### Your instructions:
Rewrite the records from the line with "collector number: 83" up to and including the line with "scientific name: Lonicera demissa", putting "catalog" in place of "catalogue" and leaving everything else unchanged.
══ Supplied material ══
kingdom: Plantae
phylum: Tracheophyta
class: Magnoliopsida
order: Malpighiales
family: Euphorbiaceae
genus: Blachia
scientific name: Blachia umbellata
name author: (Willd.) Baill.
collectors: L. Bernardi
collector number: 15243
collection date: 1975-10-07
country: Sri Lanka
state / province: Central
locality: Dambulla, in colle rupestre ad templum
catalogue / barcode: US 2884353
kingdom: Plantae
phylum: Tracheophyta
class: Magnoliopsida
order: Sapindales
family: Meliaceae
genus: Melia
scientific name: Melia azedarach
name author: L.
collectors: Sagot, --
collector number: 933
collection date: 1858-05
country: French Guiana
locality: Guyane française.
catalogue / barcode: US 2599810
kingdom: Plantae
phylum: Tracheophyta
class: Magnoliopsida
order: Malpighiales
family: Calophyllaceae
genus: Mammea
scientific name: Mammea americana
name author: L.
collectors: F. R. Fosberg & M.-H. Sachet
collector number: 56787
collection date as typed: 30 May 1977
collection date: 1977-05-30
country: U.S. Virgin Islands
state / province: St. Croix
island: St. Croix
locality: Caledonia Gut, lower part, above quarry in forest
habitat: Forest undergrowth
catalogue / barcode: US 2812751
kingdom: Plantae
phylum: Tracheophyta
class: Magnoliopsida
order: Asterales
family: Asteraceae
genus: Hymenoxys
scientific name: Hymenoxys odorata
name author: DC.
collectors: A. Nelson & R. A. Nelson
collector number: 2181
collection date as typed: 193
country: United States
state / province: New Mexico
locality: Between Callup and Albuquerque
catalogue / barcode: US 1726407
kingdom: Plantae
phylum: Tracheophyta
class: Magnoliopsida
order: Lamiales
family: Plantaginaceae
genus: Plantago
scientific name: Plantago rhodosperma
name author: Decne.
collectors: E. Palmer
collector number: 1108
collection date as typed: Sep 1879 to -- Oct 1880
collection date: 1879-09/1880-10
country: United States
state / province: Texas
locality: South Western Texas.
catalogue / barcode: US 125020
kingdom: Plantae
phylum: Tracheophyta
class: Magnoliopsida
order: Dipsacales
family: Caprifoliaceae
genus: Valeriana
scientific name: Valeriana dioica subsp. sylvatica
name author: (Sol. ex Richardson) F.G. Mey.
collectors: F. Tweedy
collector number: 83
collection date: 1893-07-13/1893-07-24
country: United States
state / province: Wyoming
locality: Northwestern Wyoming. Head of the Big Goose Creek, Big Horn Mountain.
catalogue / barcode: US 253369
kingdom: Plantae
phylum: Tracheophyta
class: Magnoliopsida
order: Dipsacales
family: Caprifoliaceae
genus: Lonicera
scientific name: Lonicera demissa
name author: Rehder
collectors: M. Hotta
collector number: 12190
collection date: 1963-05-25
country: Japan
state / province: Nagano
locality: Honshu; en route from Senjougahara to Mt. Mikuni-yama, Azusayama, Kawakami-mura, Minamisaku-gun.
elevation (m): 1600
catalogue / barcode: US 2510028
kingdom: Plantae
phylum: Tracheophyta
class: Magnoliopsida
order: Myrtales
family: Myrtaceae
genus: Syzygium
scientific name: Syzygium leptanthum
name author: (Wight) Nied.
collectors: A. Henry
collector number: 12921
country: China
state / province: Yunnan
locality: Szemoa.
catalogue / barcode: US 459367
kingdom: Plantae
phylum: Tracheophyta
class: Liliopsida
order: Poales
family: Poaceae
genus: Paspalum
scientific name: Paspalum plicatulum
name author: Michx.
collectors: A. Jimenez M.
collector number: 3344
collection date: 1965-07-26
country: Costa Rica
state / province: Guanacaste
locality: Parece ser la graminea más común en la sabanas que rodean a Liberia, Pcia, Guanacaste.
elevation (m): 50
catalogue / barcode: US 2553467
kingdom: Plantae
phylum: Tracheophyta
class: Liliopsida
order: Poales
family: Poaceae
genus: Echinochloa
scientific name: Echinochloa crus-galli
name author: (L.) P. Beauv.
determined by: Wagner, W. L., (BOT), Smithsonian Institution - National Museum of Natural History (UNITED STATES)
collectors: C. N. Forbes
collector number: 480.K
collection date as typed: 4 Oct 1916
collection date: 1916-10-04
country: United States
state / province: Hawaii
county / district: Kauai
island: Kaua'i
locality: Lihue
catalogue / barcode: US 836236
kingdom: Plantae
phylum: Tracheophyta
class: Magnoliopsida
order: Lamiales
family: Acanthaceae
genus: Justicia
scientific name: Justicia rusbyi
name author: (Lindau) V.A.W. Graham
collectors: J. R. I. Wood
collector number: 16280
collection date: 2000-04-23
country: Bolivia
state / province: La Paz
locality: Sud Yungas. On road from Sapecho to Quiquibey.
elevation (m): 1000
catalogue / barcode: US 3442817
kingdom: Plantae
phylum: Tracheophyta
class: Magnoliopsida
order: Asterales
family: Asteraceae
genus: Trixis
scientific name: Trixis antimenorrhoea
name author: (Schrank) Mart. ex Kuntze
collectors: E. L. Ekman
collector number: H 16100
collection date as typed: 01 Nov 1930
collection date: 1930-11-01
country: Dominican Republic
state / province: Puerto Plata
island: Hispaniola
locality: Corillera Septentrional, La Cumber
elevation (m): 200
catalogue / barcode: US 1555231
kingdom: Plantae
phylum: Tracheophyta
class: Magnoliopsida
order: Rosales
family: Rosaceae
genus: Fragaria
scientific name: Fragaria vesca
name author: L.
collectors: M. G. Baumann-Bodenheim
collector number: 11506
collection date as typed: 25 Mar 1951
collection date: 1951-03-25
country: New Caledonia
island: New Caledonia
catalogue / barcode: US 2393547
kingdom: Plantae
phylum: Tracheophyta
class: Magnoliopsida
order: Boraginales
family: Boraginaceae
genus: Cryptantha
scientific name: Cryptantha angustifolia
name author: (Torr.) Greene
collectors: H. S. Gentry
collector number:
═══
### Complete output:
collector number: 83
collection date: 1893-07-13/1893-07-24
country: United States
state / province: Wyoming
locality: Northwestern Wyoming. Head of the Big Goose Creek, Big Horn Mountain.
catalog / barcode: US 253369
kingdom: Plantae
phylum: Tracheophyta
class: Magnoliopsida
order: Dipsacales
family: Caprifoliaceae
genus: Lonicera
scientific name: Lonicera demissa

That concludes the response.